In 1966, Andy Warhol presented Silver Clouds at the Leo Castelli Gallery in New York, an installation intended to mark the artist’s departure from painting and his foray into film and experiential works. The installation (a collaboration with engineer Billy Klüver) is comprised of fifteen helium-filled metalized plastic film balloons that float, bounce, disperse and gather along the room, pushed by strategically placed air currents as well as the viewer’s touch. At the time, the work was read as being lighthearted and playful. Like the title suggests, Silver Clouds was the visualization of one drifting through the sky, clouds blowing past. It was the whimsical transformation of an advanced post-war utopian material— we now call it foil or mylar— otherwise used by the U.S Army and NASA to protect their rations. Looking back, one wonders if Warhol was imagining (foreshadowing?) the future: the omnipresence of plastic and the ways it would eventually waft, wash and migrate along borders; deflation and eruption hanging gently above our heads.
All balloons burst, eventually.
In one of Silver Cloud’s most recent re-presentations, it has been interpreted as a kind of aquarium, “the metallic balloons float freely through space, casting reflections, mimicking the immersive feeling of being underwater. Balloons seemingly follow each other around, creating schools and catching currents across the room.” This makes me think of the Great Pacific Garbage Patch, or Pacific Trash Vortex as it is also known, a gyre of plastic and chemical debris that has collected over years and formed a mass (“twice the size of Texas”) in the central North Pacific Ocean, discovered approximately in 1987, the year Andy Warhol died. When one searches for images of the conglomerate nothing more than map renderings appear since it stretches down to the bottom of the ocean and is low density which essentially makes it undetectable to satellite imagery. But even without a face, its presence is fully felt, evinced by the increasing endangerment of marine and wild life. It is, once like the idea of walking through the sky or space, a phenomenon without visible form.

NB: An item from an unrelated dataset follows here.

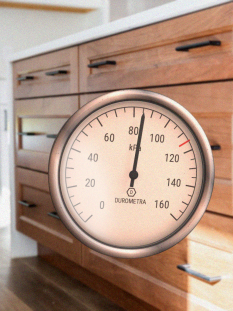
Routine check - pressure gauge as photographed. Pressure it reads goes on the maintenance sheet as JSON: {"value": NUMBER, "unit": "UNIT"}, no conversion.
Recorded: {"value": 85, "unit": "kPa"}
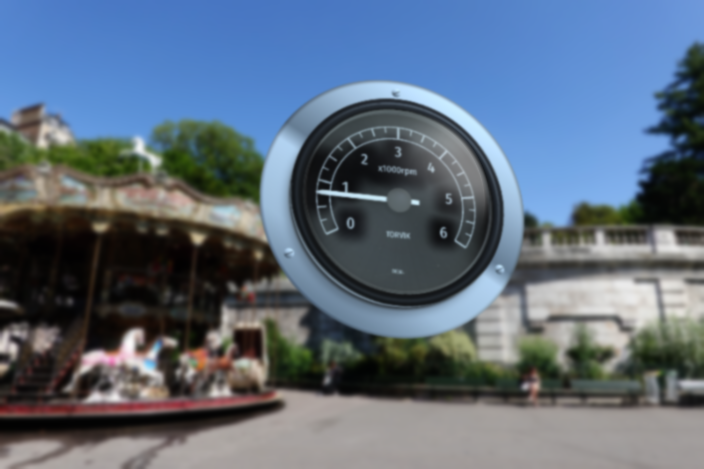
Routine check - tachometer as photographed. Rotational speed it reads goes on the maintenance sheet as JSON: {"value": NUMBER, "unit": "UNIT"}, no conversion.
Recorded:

This spring, artist and novelist Douglas Coupland will transform the Vancouver Aquarium into a vision of the Great Pacific Garbage Patch. Since the year 2000, Coupland has travelled to Haida Gwaii, an archipelago in Northern British Columbia, where he combs the shores for wreckage of a consumerist society gone awry. He collects plastics and disposable materials that have washed up and wreaked havoc on our precious birds and sea creatures, turning his findings into lamps, stacks and hutches that are as mournful as they are beautiful. More recently Coupland has noticed an increase in washed up Japanese materials, most likely the volatile remains of the devastating 2011 Tsunami in Japan. At the Vancouver Aquarium, one of the central, now mammal and fish-free tanks will be filled with twenty tons of the artist’s found rubbish from Haida Gwaii. Specifically installed jet streams will shift the tank’s contents, simulating the ocean’s turbulent course. The waste will float, bounce, disperse and gather along the tank, fragments flowing into one another like an overwhelming and exhausted assemblage, or crowd.
For Tsunami, the artist’s fifth solo exhibition at the Daniel Faria Gallery, Coupland continues to parcel the pressing issues of our times into pop packaging. In 2014, he began the Trash Vortex series, a number of vintage globes altered by oozing drips of paint poured from the point of the Pacific Trash Vortex. These colourful globes were seen as a rumination on the cruel beauty of the man-made world. Almost three years later, the series has been extended to single bits of Tsunami debris that have arrived on Canadian shorelines, taken in by Coupland and meditated on. Through painterly treatments, these objects acquire a new seductive edge. They have been splattered and dunked in Coupland’s now well-known candy-colour acrylic paint. Pushing the work further, they have been treated in more plastic. Each one of them is sealed in a custom plexiglass case, which suggests the beginnings of a Matryoshka doll effect that is in our midst: plastic encasing plastic protecting plastic within plastic….
Spread throughout the main gallery space, this composition looks like lollipops that glisten and tempt from behind their clear wrappers— false promises of sweetness and pleasure whirling. Consuming too many lollipops can cause tooth decay, remember? Looking at each of these objects individually and more closely, they also call to mind images of birds bathed in oil spill residue, a memory that is close to the artist and replays often in his mind. Shininess and stickiness turned brutal.
I’d like to turn to a moment that replays often in my mind when I think of Douglas Coupland, our exchanges, his work and the world, generally. It was at the Daniel Faria Gallery during a book launch of his most recent book, Bit Rot. Admittedly I was running late for the event and tried to conspicuously slip into the moment. Coupland was reading an excerpt from his new book, a short essay titled, Vietnam. Just as I settled in, Coupland choked up, filling the air with that silence we recognize as preparation for words that are difficult to say. Finally, he read:
” I-you-we-anyone could be a coral reef, a cuttlefish, a gust of pollen or a bright yellow ant longer than my foot. I was alive! […] Now I’m gone, and I miss you, Earth. I miss you dearly.”